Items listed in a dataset
━━━━━━━━━━━━━━━━━━━━━━━━━━━━━━
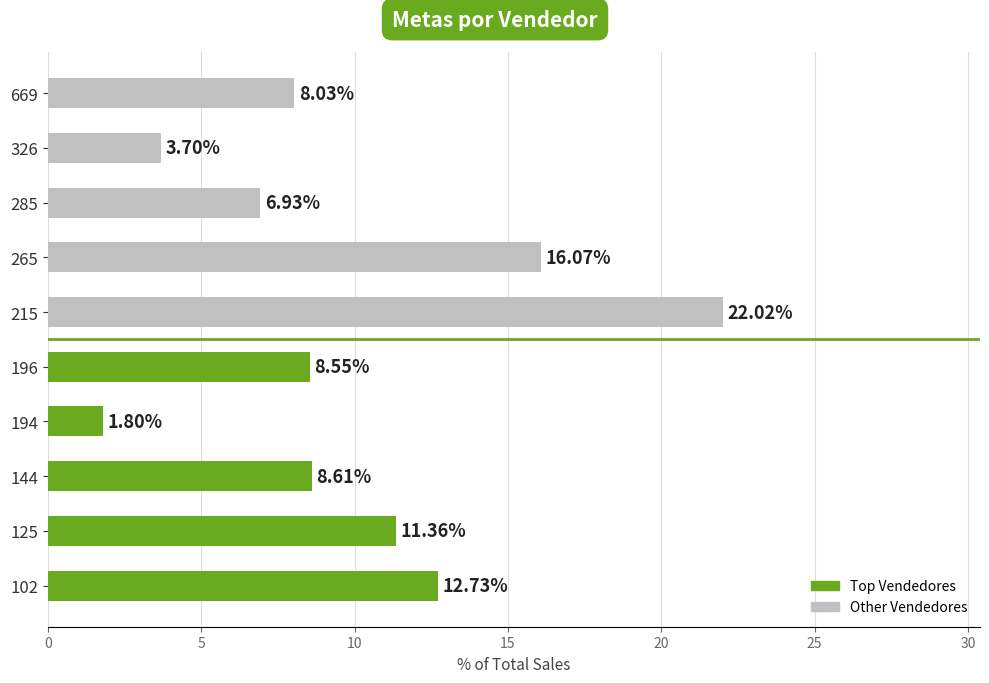

What is the change in value from 102 to 144?

-4.1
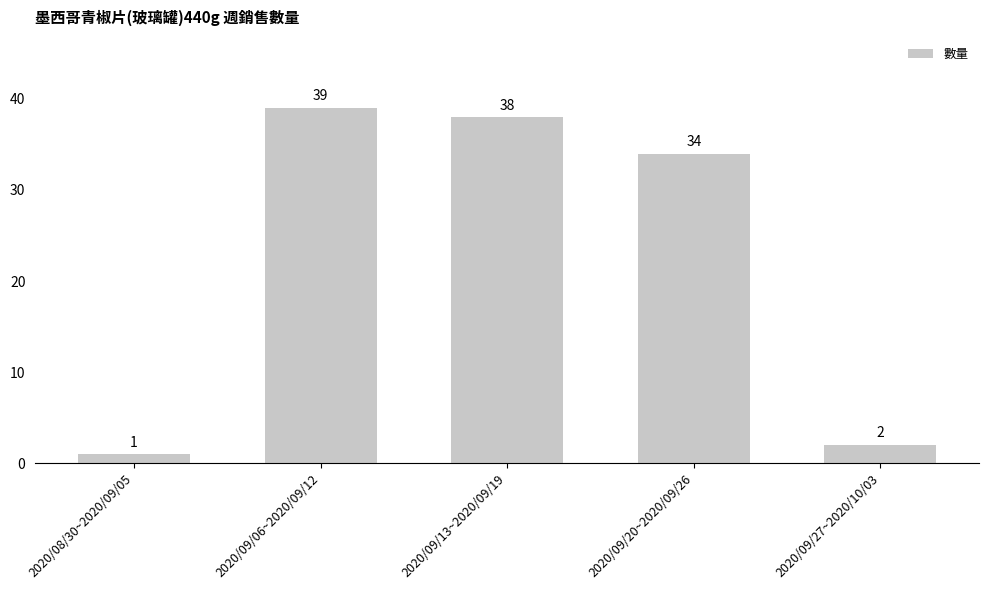

Count the number of data series in this chart.

1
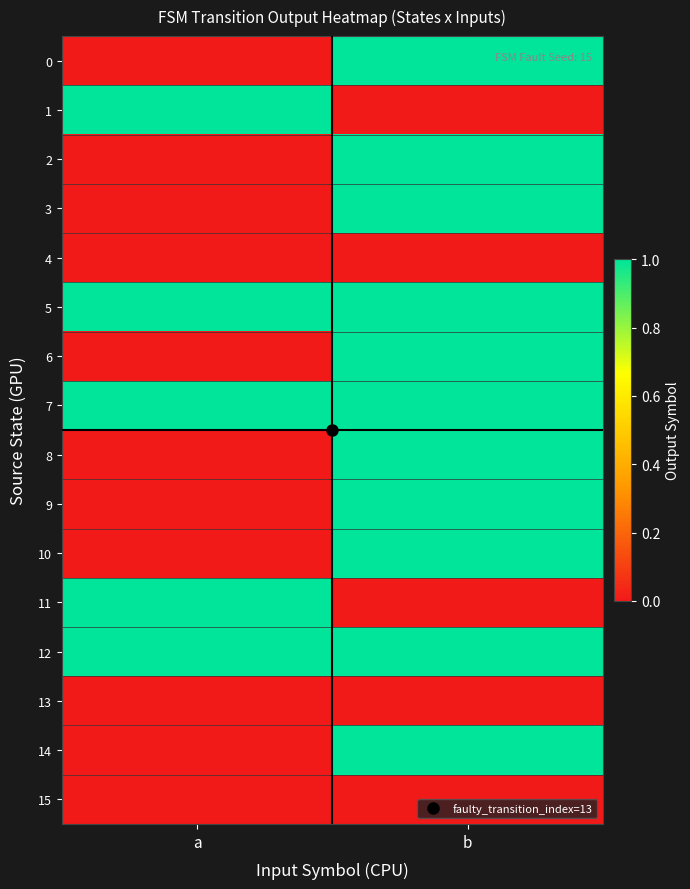

Count the number of categories in the chart.

2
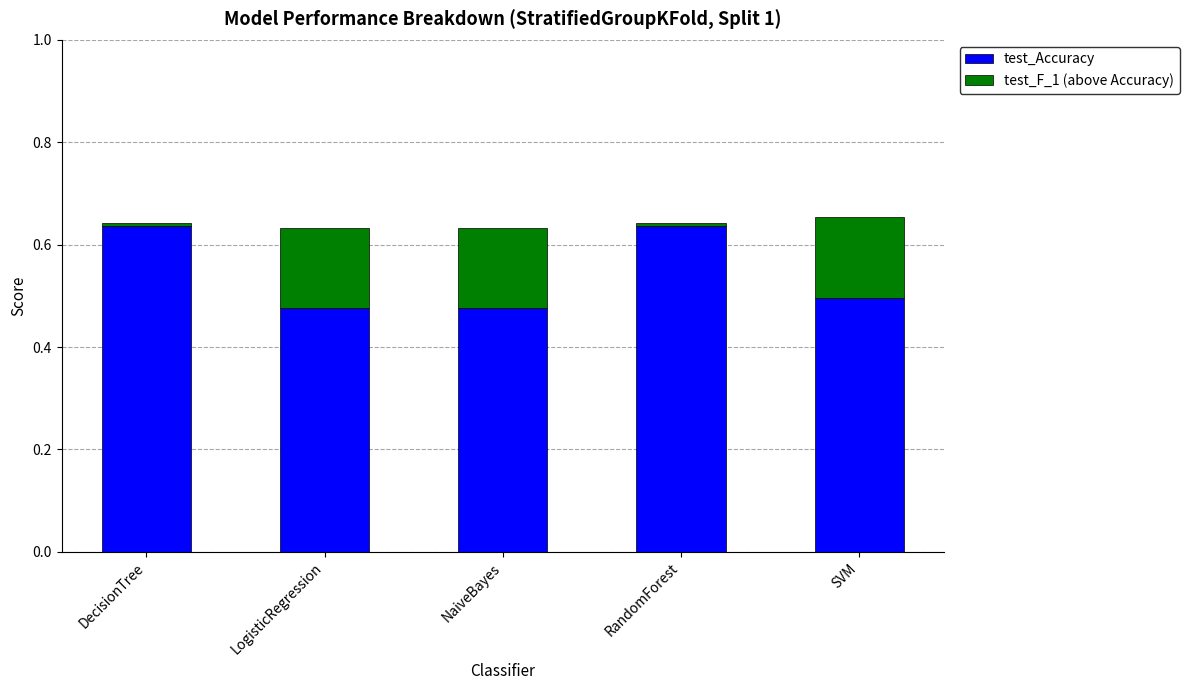

True or false: test_Accuracy has a value of 0.5 at LogisticRegression.

True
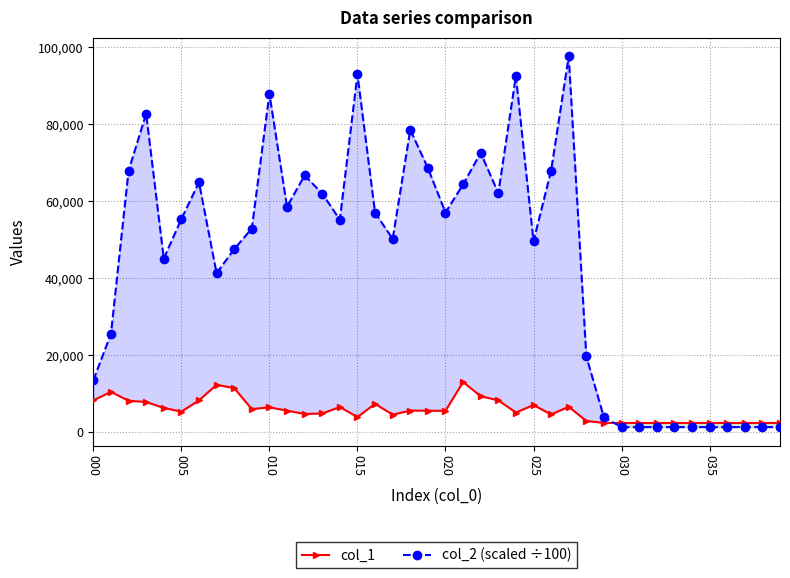

True or false: col_1 has more than 2 interior local peaks.

True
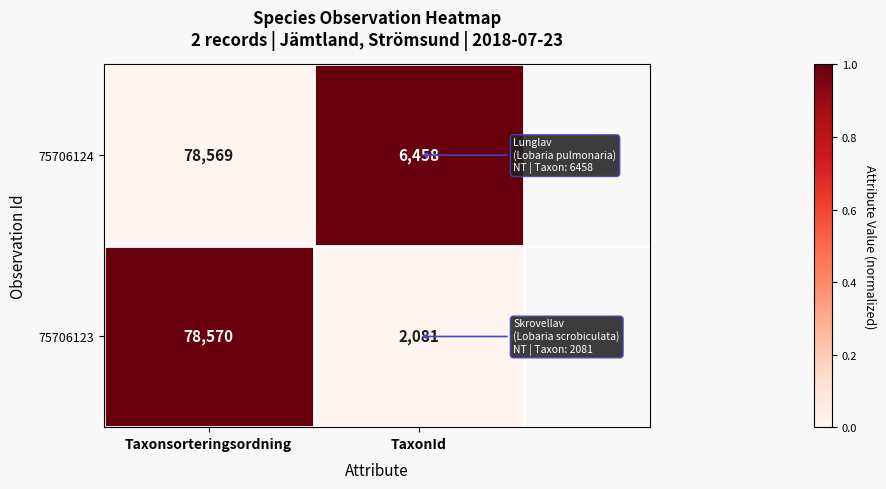

Is the value of 75706123 at Taxonsorteringsordning greater than the value of 75706124 at TaxonId?

Yes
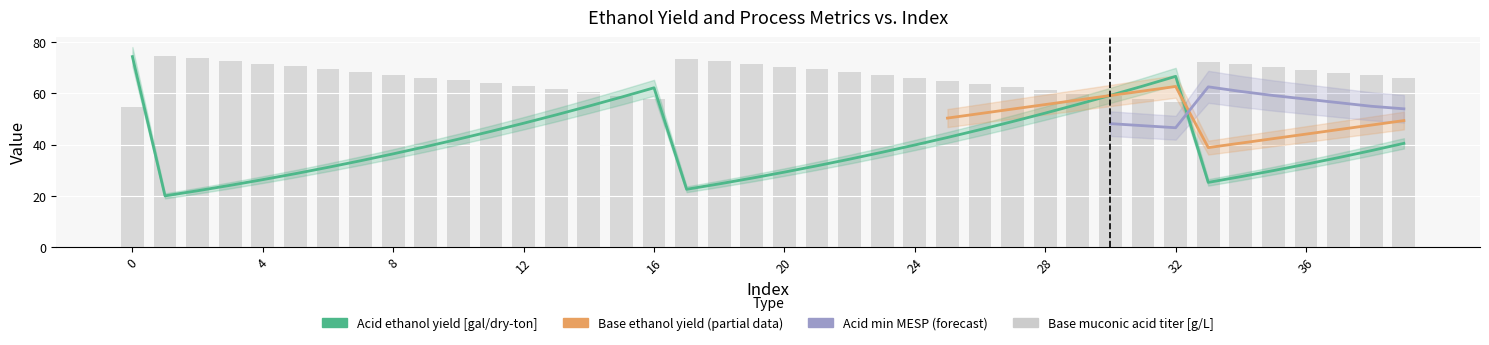

The Acid ethanol yield [gal/dry-ton] series shows 47.8 at 35. True or false?

False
━━━━━━━━━━━━━━━━━━━━━━━━━━━━━━
▶ _Work item_: Find each line in the data above that contains the word "Count", and copy those lines in full.

▶ _The completed task_:
Count the number of data series in this chart.
Count the number of categories in the chart.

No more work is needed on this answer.